In 1937, Hogan was appointed as chief engineer of the 1939 New York World's Fair. He was responsible for transforming the site of a former ash dump in Queens (now part of Flushing Meadows–Corona Park) into fairgrounds, with soil engineering and foundation testing, construction of new buildings, and the addition of transportation infrastructure (including new roads and a subway branch) capable of accommodating the arrival or departure of 168,000 attendees per hour.

Hogan received an honorary Doctor of Engineering degree at the commencement exercises of New York University in June 1940. After the destroyers-for-bases deal was made between the United States and the United Kingdom later that same year, Hogan designed air bases at Antigua, British Guiana, Trinidad, and Saint Lucia in the Caribbean as part of a joint partnership with the firm of Voorhees, Walker, Foley & Smith.

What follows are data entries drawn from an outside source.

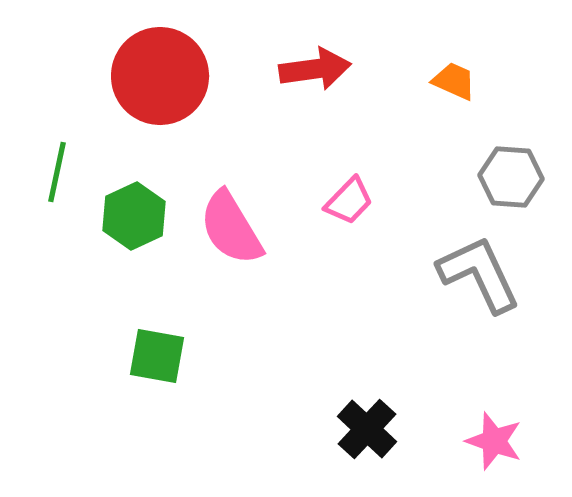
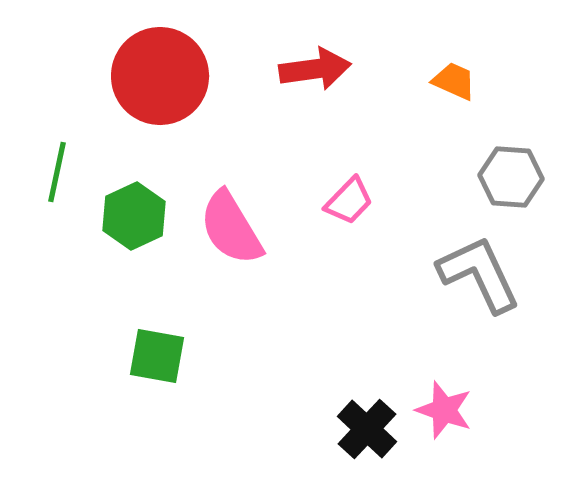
pink star: moved 50 px left, 31 px up
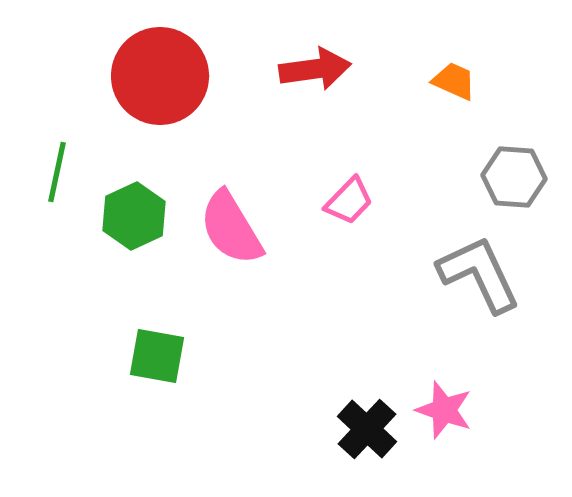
gray hexagon: moved 3 px right
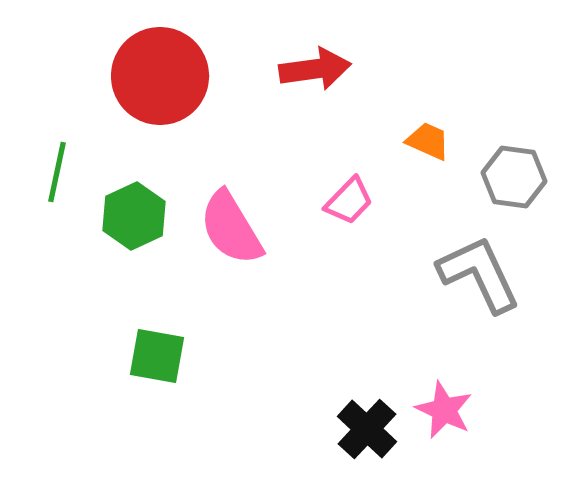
orange trapezoid: moved 26 px left, 60 px down
gray hexagon: rotated 4 degrees clockwise
pink star: rotated 6 degrees clockwise
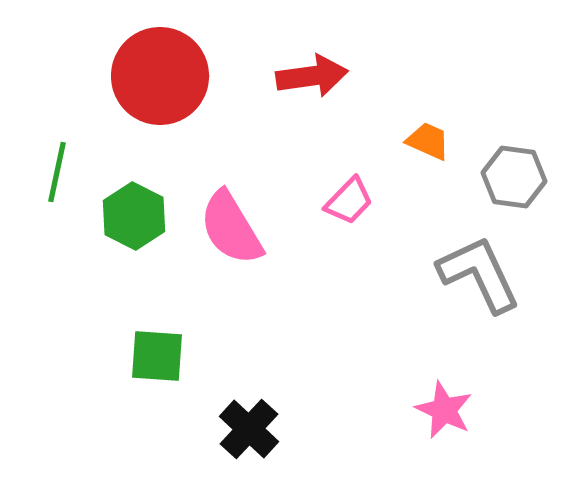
red arrow: moved 3 px left, 7 px down
green hexagon: rotated 8 degrees counterclockwise
green square: rotated 6 degrees counterclockwise
black cross: moved 118 px left
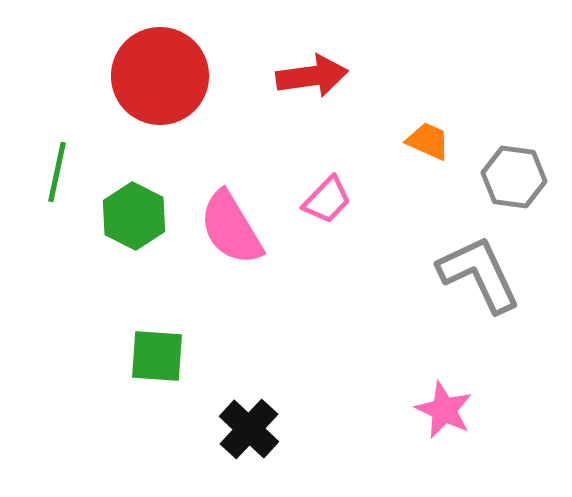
pink trapezoid: moved 22 px left, 1 px up
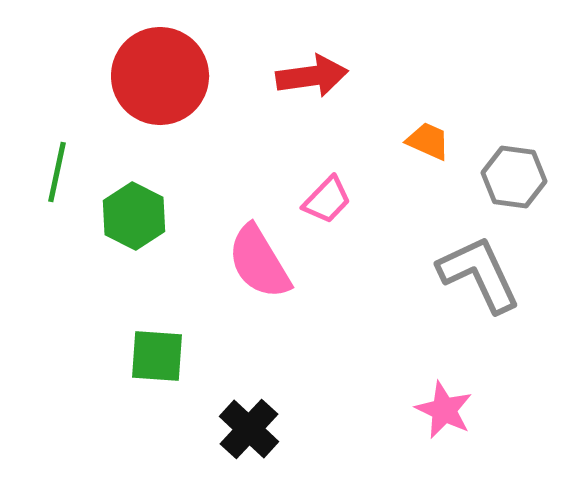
pink semicircle: moved 28 px right, 34 px down
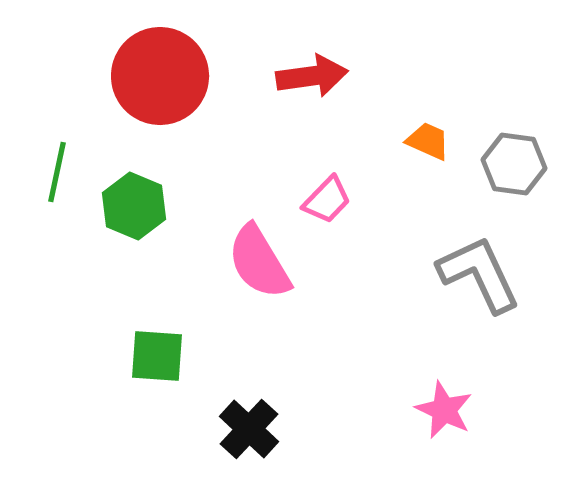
gray hexagon: moved 13 px up
green hexagon: moved 10 px up; rotated 4 degrees counterclockwise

Hogan intended to retire in 1946 upon the recommendation of his doctor. However, he was appointed by New York City Mayor William O'Dwyer to a board tasked with selecting and developing a site for the headquarters of the United Nations (UN). Although Flushing Meadows was originally selected as the site for the UN headquarters (the former location of the 1939 World's Fair, which Hogan was very familiar with), the location was subsequently changed to the East Side of Manhattan. The new location required the widening of streets and the construction of new interchanges with the East River Drive, but the main challenge involved creating a tunnel to reroute First Avenue adjacent to the site of the UN. Hogan obtained an easement from the UN to reroute the utilities that had been located under the roadway, which allowed for cut-and-cover construction and resulted in a cost savings of $5 million. Hogan remarked, "What I entered into as a public duty developed into a large job with considerable prestige attached. There could be no thought of retirement until it was well under way." He finally retired in 1947.

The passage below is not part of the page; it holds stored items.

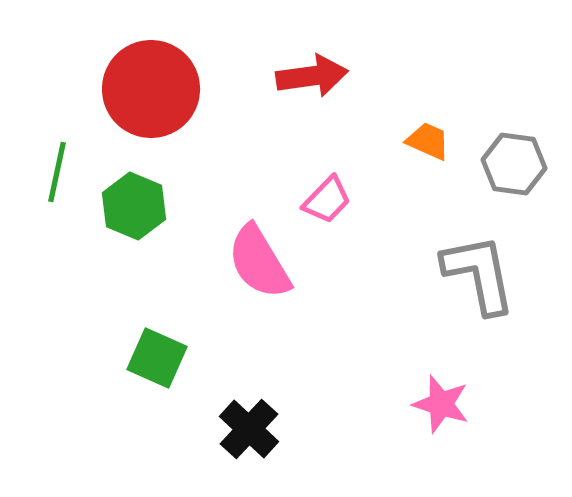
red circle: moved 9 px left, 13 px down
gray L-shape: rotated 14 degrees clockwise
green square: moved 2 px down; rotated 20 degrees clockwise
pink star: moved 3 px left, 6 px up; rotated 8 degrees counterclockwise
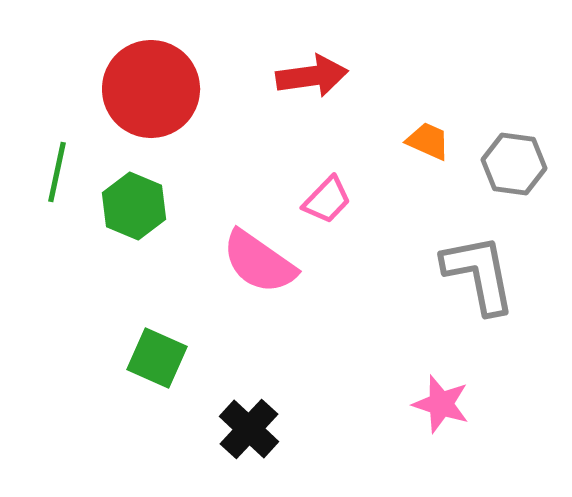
pink semicircle: rotated 24 degrees counterclockwise
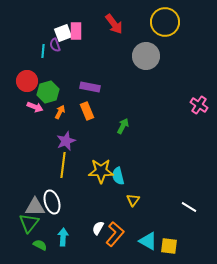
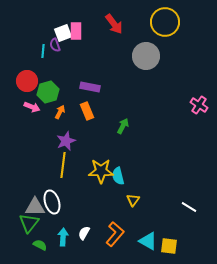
pink arrow: moved 3 px left
white semicircle: moved 14 px left, 5 px down
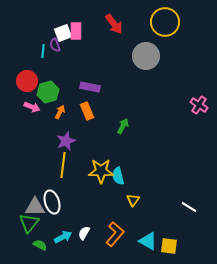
cyan arrow: rotated 60 degrees clockwise
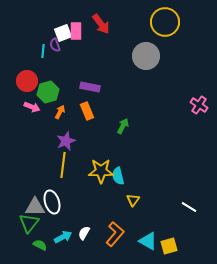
red arrow: moved 13 px left
yellow square: rotated 24 degrees counterclockwise
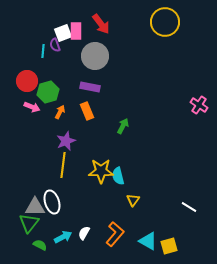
gray circle: moved 51 px left
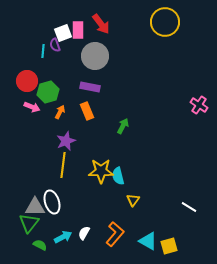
pink rectangle: moved 2 px right, 1 px up
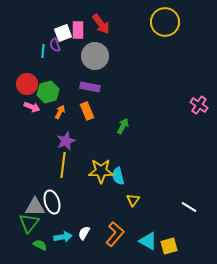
red circle: moved 3 px down
cyan arrow: rotated 18 degrees clockwise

==Professional societies==

Hogan was elected as a junior member of the American Society of Civil Engineers (ASCE) in 1904. He became an associate member and a member of ASCE in 1912 and 1915, respectively. He later served as director (1921–1923), vice-president (1934–1935), and president (1940) of ASCE.

Hogan also was a member of the American Institute of Electrical Engineers, American Society of Mechanical Engineers, and the Society of American Military Engineers, serving as vice-president of the latter.

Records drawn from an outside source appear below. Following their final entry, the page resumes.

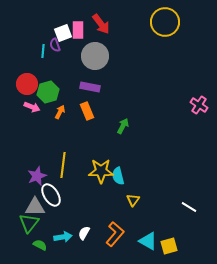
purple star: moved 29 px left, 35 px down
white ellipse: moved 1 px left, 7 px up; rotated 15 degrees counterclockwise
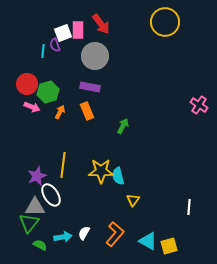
white line: rotated 63 degrees clockwise
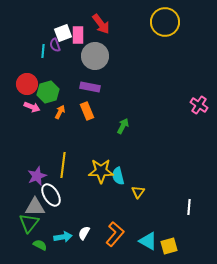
pink rectangle: moved 5 px down
yellow triangle: moved 5 px right, 8 px up
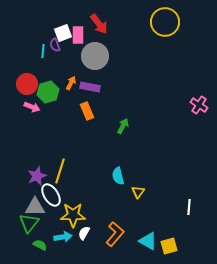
red arrow: moved 2 px left
orange arrow: moved 11 px right, 29 px up
yellow line: moved 3 px left, 6 px down; rotated 10 degrees clockwise
yellow star: moved 28 px left, 44 px down
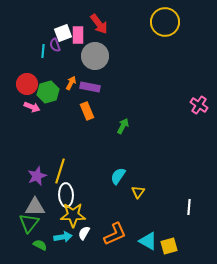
cyan semicircle: rotated 48 degrees clockwise
white ellipse: moved 15 px right; rotated 30 degrees clockwise
orange L-shape: rotated 25 degrees clockwise
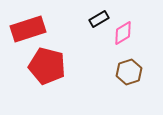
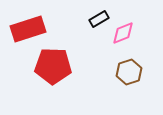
pink diamond: rotated 10 degrees clockwise
red pentagon: moved 6 px right; rotated 12 degrees counterclockwise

==Personal life and death==

As a bachelor, Hogan was a roommate of fellow civil engineer J. Waldo Smith for several years. He married Helen Fargo on October 4, 1929 in New York City; she was the former wife of William C. Fargo.

Hogan enjoyed golf and travel as recreational activities. He was a member of the Century Club, Harvard Club, and Engineers' Club of New York City. For the last five years of his life, Hogan split his time between New York and Santa Barbara, California. He died in Santa Barbara on June 9, 1961 and was buried at Santa Barbara Cemetery.